Musk chce, żeby Ukraińcy więcej płacili za korzystanie z systemu Starlink
Starlink, dostawca Internetu satelitarnego, który był kluczowy, aby Ukraina utrzymała łączność w czasie wojny, podnosi ceny swoich miesięcznych usług na Ukrainie - donosi niezależny rosyjski portal Meduza. Według niego, od 29 grudnia indywidualni abonenci będą musieli płacić 75 dolarów, zamiast 60 za miesięczną usługę internetu satelitarnego.

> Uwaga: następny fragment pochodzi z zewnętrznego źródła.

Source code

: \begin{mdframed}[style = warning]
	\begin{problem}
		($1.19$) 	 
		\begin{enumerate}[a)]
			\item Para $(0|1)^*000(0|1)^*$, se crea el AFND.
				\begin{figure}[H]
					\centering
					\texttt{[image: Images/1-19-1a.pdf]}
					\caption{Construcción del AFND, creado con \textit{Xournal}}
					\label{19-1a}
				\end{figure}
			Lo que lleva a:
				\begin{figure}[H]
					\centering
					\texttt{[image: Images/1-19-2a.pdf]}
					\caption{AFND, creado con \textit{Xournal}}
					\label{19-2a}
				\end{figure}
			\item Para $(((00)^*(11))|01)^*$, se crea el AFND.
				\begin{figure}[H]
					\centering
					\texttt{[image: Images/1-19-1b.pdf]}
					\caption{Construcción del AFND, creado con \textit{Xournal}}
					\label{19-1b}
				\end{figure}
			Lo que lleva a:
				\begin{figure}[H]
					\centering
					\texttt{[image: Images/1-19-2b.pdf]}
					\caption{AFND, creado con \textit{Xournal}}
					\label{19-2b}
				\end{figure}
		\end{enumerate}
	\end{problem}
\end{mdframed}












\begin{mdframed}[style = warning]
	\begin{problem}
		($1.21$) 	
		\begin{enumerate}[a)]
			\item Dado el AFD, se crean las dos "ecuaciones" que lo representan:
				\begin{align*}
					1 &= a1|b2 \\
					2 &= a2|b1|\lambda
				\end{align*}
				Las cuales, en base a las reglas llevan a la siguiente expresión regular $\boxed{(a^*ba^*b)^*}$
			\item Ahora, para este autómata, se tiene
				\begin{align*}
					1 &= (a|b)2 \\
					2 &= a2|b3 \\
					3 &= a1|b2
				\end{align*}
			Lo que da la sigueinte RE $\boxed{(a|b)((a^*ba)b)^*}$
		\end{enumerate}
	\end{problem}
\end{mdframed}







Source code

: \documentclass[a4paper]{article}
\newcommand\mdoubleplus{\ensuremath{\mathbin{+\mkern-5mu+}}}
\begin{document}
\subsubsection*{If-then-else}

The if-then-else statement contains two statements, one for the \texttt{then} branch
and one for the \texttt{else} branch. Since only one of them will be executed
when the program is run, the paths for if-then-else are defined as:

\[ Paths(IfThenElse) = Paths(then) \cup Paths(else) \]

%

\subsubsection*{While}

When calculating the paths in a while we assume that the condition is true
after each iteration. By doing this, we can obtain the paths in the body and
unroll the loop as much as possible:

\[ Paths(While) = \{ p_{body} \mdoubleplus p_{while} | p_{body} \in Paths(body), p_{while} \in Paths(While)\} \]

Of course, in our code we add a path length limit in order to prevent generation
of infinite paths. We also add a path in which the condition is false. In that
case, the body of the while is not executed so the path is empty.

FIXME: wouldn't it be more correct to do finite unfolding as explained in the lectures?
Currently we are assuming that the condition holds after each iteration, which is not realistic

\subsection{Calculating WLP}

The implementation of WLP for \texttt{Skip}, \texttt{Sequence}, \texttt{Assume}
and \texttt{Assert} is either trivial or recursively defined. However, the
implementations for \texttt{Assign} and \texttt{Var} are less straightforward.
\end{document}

Meduza informuje także, że w górę idzie cena terminala i anteny Starlink - z 500 do 700 dolarów.
Na początku listopada media informowały, że w Ukrainie już przestało działać 1300 terminali Starlink, powodem wyłączenia są kwestie ich finansowania.
Starlink w Ukrainie. Problemem są pieniądze
System sieci satelitarnej Starlink należy do firmy SpaceX biznesmena Elona Muska, który zapowiadał w październiku, że nie będzie mógł bezterminowo finansować terminali satelitarnych i usług komunikacyjnych dla Ukrainy. Musk wskazywał wówczas, że ich koszt przekroczył już 80 mln dolarów.
Dalsza część artykułu pod materiałem wideo
Kontrowersje wokół przejęcia Twittera. Co planuje Elon Musk?
Wcześniej Musk poprosił Pentagon o pokrycie części ukraińskiego rachunku za Starlink, twierdząc, że firma straciła już dziesiątki miliardów dolarów na świadczeniu darmowych usług dla Ukrainy.
Terminale Starlink pomagają ukraińskim żołnierzom obsługiwać drony, otrzymywać ważne informacje wywiadowcze i komunikować się ze sobą na obszarach, gdzie nie ma innych bezpiecznych sieci.
Kompaktowe systemy, które łączą małą antenę z 35-centymetrowym terminalem, zapewniają również internet ukraińskim organizacjom pozarządowym oraz cywilom i wspierają infrastrukturę w całym kraju.
Meduza informuje, że firma Elona Muska nadal świadczy wiele swoich usług w Ukrainie bezpłatnie.